The literature data base has been updated with four papers:
Hoffman et al., 2013 present the case of a 59 year old woman who presented in clinic with flesh coloured papules on her face, which were originally diagnosed as angiofibromas. Further analysis of the patient’s medical history showed that in addition to the facial lesions she had a retinal tear caused by thin retinas, hypertension, arthritis, and skin tags on her thighs, arms and breasts. Further analysis of the patient’s family history revealed a daughter with a history of pneumothorax and a paternal cousin with RCC. Genetic testing confirmed a diagnosis of BHD, and cascade testing confirmed a further three family members with the familial FLCN mutation. A further seven relatives have clinical symptoms associated with BHD and genetic analysis of this family is on-going. This paper is available to download from the BHD Articles Library: Clinical section.

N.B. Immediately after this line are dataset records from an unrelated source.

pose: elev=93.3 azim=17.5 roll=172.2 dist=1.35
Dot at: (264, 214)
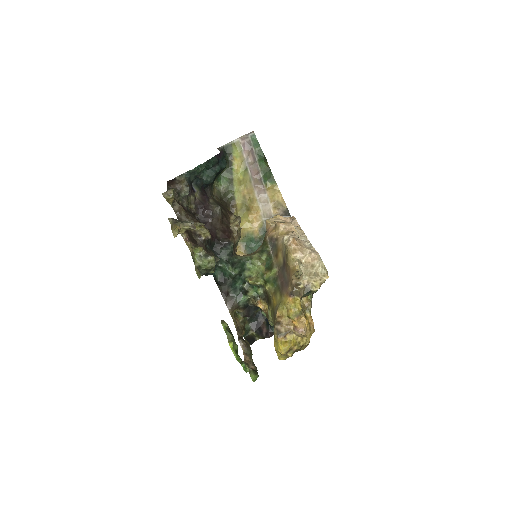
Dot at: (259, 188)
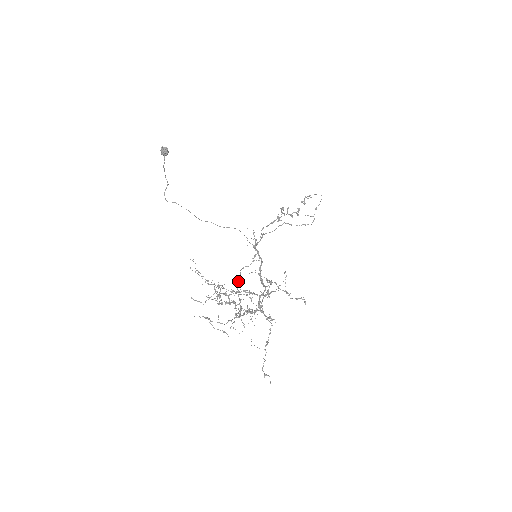
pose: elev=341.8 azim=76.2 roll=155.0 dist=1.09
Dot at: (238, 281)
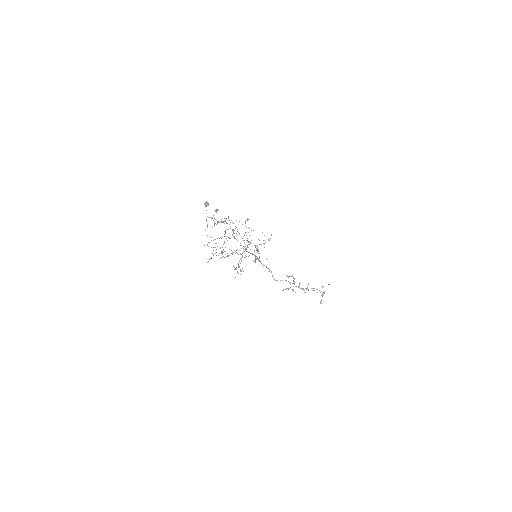
Dot at: (240, 259)
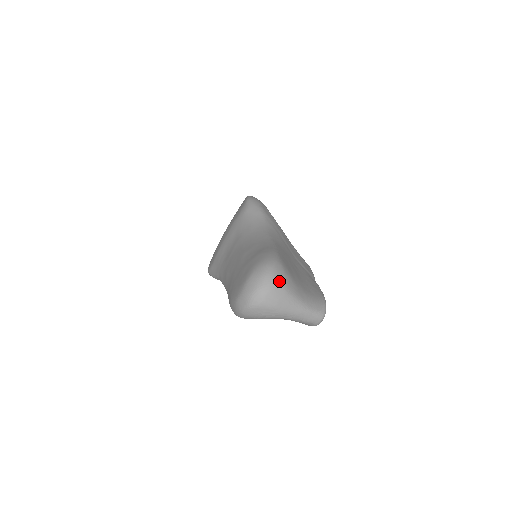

Brehmer et al., 2013 present the case of a 54 year old man who presented in clinic with facial skin lesions, which on physical examination were found to be distributed on the patient’s face, neck and upper trunk. Histological examination found the skin lesions to be fibrofolliculomas, and CT of the patient’s abdomen revealed the presence of multiple bilateral lung cysts forming sub-pleural lesions. There was no evidence of renal pathology. Genetic testing confirmed a diagnosis of BHD. Cascade testing was performed and the patient’s 85 year old father, who had had facial and retro-auricular papules since young adulthood, was found to carry the FLCN mutation.

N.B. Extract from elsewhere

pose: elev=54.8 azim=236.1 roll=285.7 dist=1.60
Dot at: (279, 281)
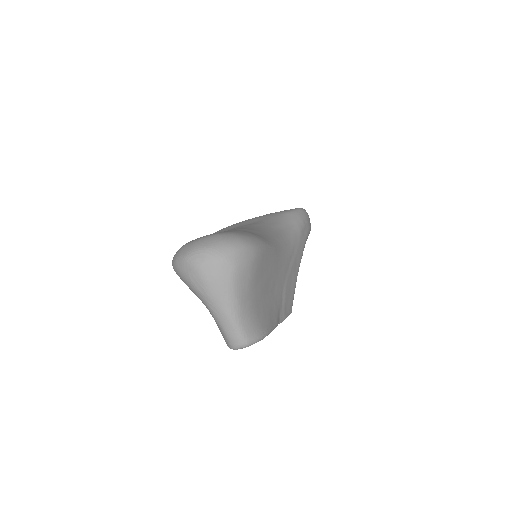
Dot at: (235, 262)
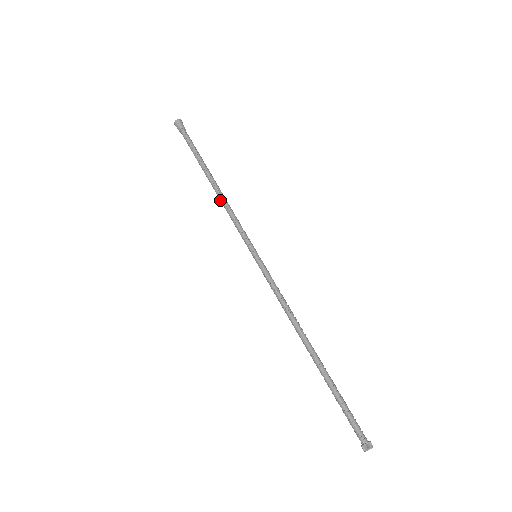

Ryu et al., 2013 review the features and causes of diffuse cystic lung diseases, including Birt-Hogg-Dubé syndrome and Lymphangioleiomyomatosis (LAM).
Stamatakis et al., 2013 suggest diagnosis and management guidelines for BHD-associated kidney cancer. The authors recommend abdominal screening – preferably by MRI – every 36 months upon diagnosis if no kidney lesions are present. Once kidney tumours are identified, regular abdominal screening should be initiated, with the screening interval being determined by the number, location and growth rate of the tumours and general health of the patient. Once the largest tumour reaches 3 cm in size, nephron sparing surgery should be performed. In the authors’ experience, only in the rarest cases, usually when the renal tumours are of clear-cell histology, do renal tumours metastasize and require multiple treatments. In the majority of cases, patients will achieve a curative outcome and will only require one surgical intervention in their lifetime with this approach.